Washington County Common Pleas Court Judge Paul Pozonsky said Wednesday he plans to rule by the end of next week on an injunction request filed by Peters Township to not place the , proposed by the Marcellus Shale Awareness and Action organization, on the Nov. 8 election ballots.
Members of the Marcellus Shale Awareness group filed a petition with more than 2,400 names to amend the Home Rule Charter, to include a bill of rights and incorporate a ban on gas drilling within township boundaries.
Pozonsky said he hopes to have the ruling in time for any appeals that may result from his decision. According to Washington County Solicitor Mary Lynn Drewitz, the county elections office would like the decision before Oct. 12.
Drewitz, who appeared at the hearing on Wednesday morning, told Pozonsky that the “drop dead date” for a decision is Oct. 17.
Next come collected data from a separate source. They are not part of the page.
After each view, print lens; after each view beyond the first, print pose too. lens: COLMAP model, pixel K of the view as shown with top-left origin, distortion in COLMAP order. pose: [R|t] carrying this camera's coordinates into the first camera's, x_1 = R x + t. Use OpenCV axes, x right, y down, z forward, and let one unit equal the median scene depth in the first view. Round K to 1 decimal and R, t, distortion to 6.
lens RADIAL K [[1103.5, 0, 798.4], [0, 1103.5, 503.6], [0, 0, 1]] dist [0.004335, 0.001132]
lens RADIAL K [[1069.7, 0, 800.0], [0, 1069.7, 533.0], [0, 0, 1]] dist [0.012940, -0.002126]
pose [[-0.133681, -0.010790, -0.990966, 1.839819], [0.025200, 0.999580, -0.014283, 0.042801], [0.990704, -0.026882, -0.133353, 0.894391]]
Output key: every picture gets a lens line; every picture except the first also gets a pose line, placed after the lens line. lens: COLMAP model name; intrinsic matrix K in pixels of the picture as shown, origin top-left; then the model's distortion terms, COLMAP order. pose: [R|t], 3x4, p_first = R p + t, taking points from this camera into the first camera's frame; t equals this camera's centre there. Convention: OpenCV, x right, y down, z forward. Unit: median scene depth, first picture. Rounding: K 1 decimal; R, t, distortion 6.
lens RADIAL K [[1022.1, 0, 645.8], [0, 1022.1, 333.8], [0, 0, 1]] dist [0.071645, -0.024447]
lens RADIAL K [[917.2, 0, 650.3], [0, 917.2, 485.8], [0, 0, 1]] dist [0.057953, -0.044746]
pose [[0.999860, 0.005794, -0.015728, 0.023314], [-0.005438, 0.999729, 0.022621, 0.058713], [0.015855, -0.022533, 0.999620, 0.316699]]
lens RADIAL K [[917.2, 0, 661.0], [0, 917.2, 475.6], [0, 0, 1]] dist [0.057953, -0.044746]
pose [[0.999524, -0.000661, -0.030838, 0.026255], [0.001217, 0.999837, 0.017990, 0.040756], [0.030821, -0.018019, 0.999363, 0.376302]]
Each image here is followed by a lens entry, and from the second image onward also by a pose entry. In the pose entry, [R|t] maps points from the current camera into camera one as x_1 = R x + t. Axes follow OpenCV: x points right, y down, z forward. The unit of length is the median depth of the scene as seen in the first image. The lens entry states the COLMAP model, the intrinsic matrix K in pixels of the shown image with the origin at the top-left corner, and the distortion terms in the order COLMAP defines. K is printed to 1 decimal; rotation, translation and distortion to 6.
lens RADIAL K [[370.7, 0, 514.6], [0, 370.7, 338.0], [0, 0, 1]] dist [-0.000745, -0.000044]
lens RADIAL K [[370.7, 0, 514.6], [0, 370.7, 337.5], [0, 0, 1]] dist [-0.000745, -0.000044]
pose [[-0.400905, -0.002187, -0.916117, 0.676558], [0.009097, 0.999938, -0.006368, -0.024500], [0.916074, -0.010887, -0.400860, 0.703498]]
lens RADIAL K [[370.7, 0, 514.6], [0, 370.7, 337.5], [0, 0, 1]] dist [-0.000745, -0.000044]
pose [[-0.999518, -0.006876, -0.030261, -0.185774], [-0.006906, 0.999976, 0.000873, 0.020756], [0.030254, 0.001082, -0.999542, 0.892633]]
She told the judge that printing has begun for all general election ballots, but the Peters Township ballots are on hold, pending the outcome of the hearing.
Several dozen observers were in the courtroom as Peters Township Solicitor William Johnson argued that the placing of the question on the ballot would be illegal, and would subject the township to lawsuits from individuals and gas companies. He also pleaded that it would be a violation of the Pennsylvania Oil and Gas Act, as well as causing the township’s drilling ordinance to be nullified.
Arguing for the Marcellus Shale Awareness group was Jules Lobel, an attorney from the University of Pittsburgh, who is working pro-bono for the group.
He disagreed with the township’s position, stating that the courts do not have jurisdiction in pre-election matters.
Lobel stated that currently there is no drilling and are no drilling permits issued in the township, and that placing the question on the ballot would not cause any harm.
“If the referendum passes, the council has remedies,” Lobel stated.
Both attorneys cited court decisions on ballot questions in Mt. Lebanon and Deer Creek that were eventually struck down. Lobel argued they did not apply to the proposed question in Peters Township.
“The threshold question is, 'What is the harm to place the question on the ballot?'" he said.
Pozonsky asked the two sides and said he intends to review both sides of the argument to make his ruling.
“I think it's speculative to assume that there will be lawsuits if this issue is passed,” Lobel said, post-hearing. “Everybody expected lawsuits in Pittsburgh, and it hasn’t happened. If it does happen, we’ll be prepared to defend it.”
Lobel said he believes there is no harm of placing the question on the ballot for voters to decide.
“Not only is there no harm for that, it’s a basic democratic principle,” he said. “The only way for it to be dropped is if there is an actual pending injury, and there is not.”
Lobel said the question is constitutional because it allows voters to have the right to clean water.
“It’s the citizens’ attempt to enforce their basic constitutional right to clean water," he said. "This drilling is going to destroy that right in Peters Township."
Johnson reiterated his position of the question itself placing the township in a dangerous position.
“If this is passed on the ballot it would place the township in immediate violation of the Oil and Gas Act, the Municipalities Planning Code and various Supreme Court decisions that allow for the extraction of oil and gas,” he said.
“We’re not here advocating for the gas industry, but we believe that we’ve adopted reasonable regulations within the parameters we are allowed. The effect of what’s been proposed in the charter amendment would be to repeal those and place the township in an immediately vulnerable position.”
Johnson said he understands Pozonsky's question of what harm would result from placing the question on the ballot.
“I understand his position, and it is an issue that the court has to address—there is a significant jurisdictional issue here," he said.
“But we think there is a cloud placed over the township by this being on the ballot, and if passed would place the township in an immediately illegal position. For that reason we think the court should grant the injunction.”
Pozonsky told Johnson and Lobel to have any other arguments and materials presented to him by Monday, and that he intends to make a ruling on the case by the end of next week.
“I don’t intend to delay on making a decision,” he said.